House Number Detection and Classification

CS6476 Computer Vision final project, finds and classifies numbers within images using MSER and CNN



Image classification using artificial intelligence techniques, including deep learning, has been a topic of extensive research. Early classification techniques involved methods such as Scale Invariant Feature Transform (SIFT), Histogram of Gradients (HOG), support vector machines (SVM), and K-means clustering. However, the advent of Convolutional Neural Networks (CNN) brought about significant improvements in the ability of computers to quickly and accurately classify images.


Fukushima’s “neocognitron” laid the groundwork for CNNs, which was later developed into the first effective CNN, LeNet, by LeCun et al. This model achieved low error rates on the MNIST dataset. In 2012, Krizhevsky et al. developed AlexNet, which marked a breakthrough in CNN development and was used for the ImageNet Large Scale Visual Recognition Challenge (ILSVRC). Since then, modern CNNs like VGG-16 and ResNet have continued to outperform previous benchmarks.

Text Detection

Text detection within images has also seen a boost in performance with the advent of CNNs. Before CNNs, text detection and classification methods included thresholding, K-means clustering, and AdaBoost classifier.

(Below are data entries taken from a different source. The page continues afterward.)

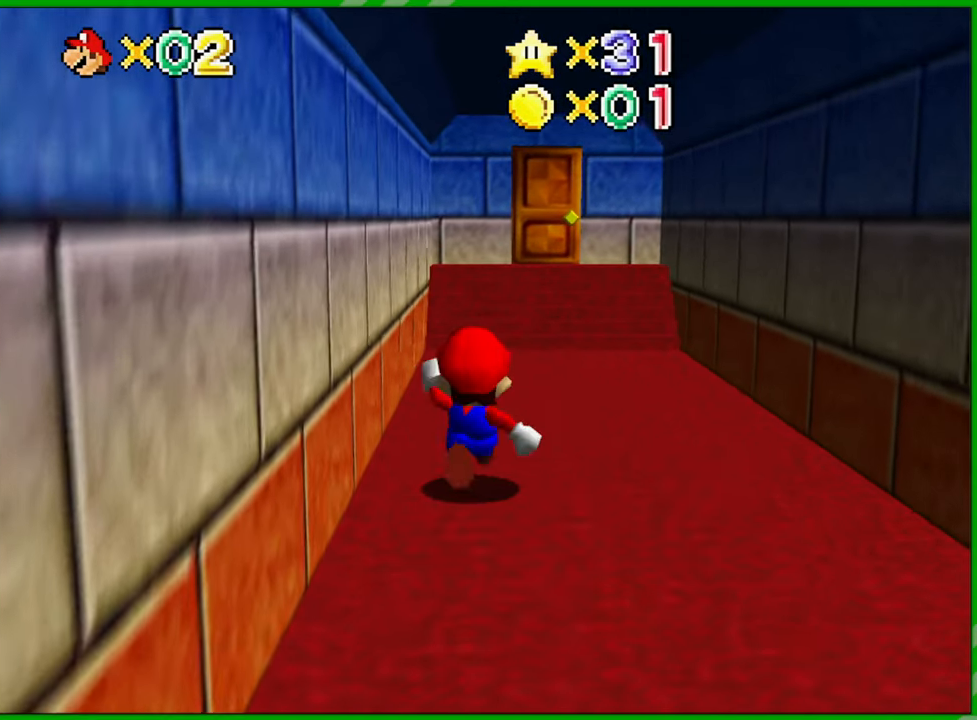
{"buttons": [], "left_stick": "up", "events": []}
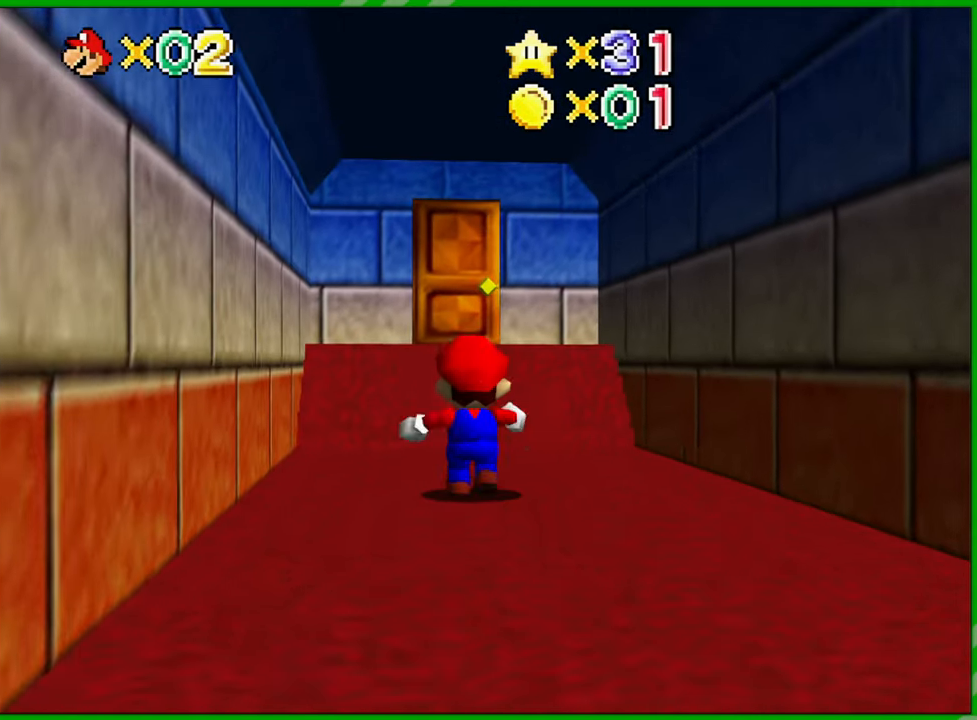
{"buttons": [], "left_stick": "up", "events": []}
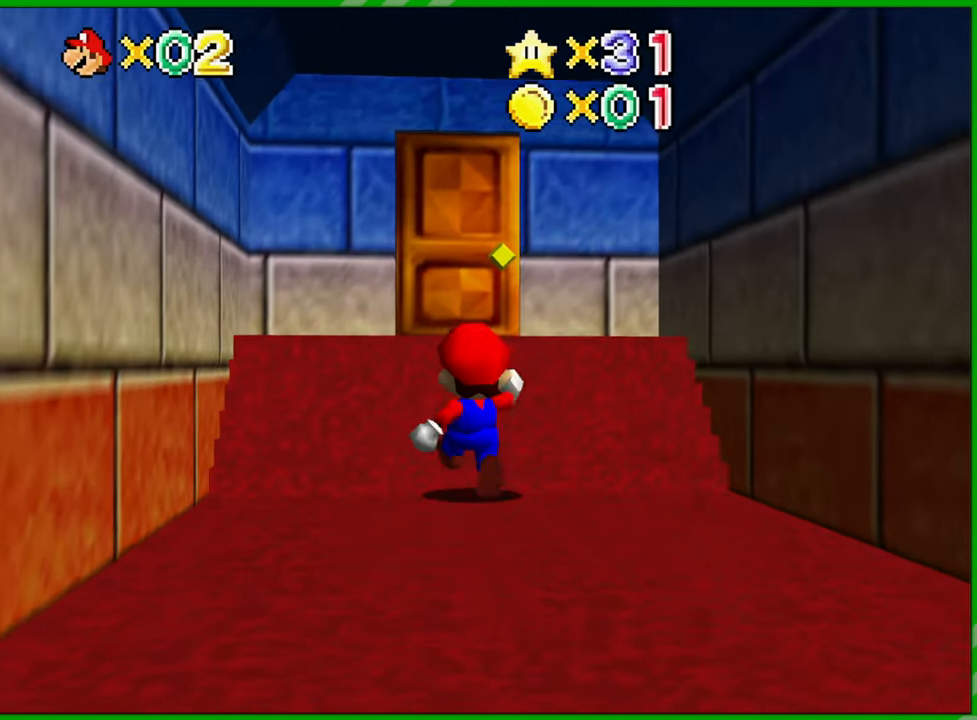
{"buttons": [], "left_stick": "up", "events": []}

Matas et al. developed a technique to extract maximally stable extremal regions (MSER) from images, which proved useful in detecting text objects within images. Techniques such as geometric features, stroke width transform (SWT), and Canny edge detection have been used to filter non-text regions.


This project specifically focuses on digit detection and classification within images. The Street View House Numbers (SVHN) dataset, containing over 600,000 labeled digits from Street View images, is used to train a CNN classifier. Recognizing characters in complex scenes such as photographs is more challenging compared to early datasets like MNIST. The project highlights that there is room for improvement in detecting and classifying digits with horizontal text and no vertical overlapping.


This project proposes a two-step approach for detecting and classifying text within images. The first step involves region of interest (ROI) detection using MSER and filtering based on aspect ratio, Canny edges, and non-maximum suppression (NMS). The second step involves CNN digit classification of the detected ROIs, including non-text thresholding.

The MSER detector, implemented using the OpenCV Python package, is tuned to search for individual digits rather than whole words. Detected regions and bounding boxes are filtered based on their aspect ratio, with any region or bounding box having an aspect ratio less than 1 or greater than 3.5 being filtered out. Regions without Canny edges covering more than 10% of their pixels are also filtered out. The remaining bounding boxes are converted to squares and arranged in ascending order by the x-coordinate of the top-left point of the square.

The digit classification CNN is trained on the entire SVHN dataset, including additional images provided. The training set is split into a training and validation set to evaluate model performance during training and enable the selection of the best model. The model with the best accuracy on the validation set is chosen as the final model and evaluated on a separate test dataset. The dataset sizes are: 589,736 for training, 14,652 for validation, and 26,032 for testing. All models are trained using a single Nvidia RTX 3090 Ti GPU.

ROIs detected in the first step are passed through the trained CNN to receive digit classifications. The output for each image is a one-hot vector of length 10, containing likelihood values for each digit. Taking the argmax of the resulting vector indicates the most likely detected digit. Early analysis shows that regions containing text typically have values greater than 5.5, so any ROI with a predicted maximum value less than or equal to 5.5 is filtered out at this stage. The resulting classifications are then converted to strings and returned as the detected string of digits in an image.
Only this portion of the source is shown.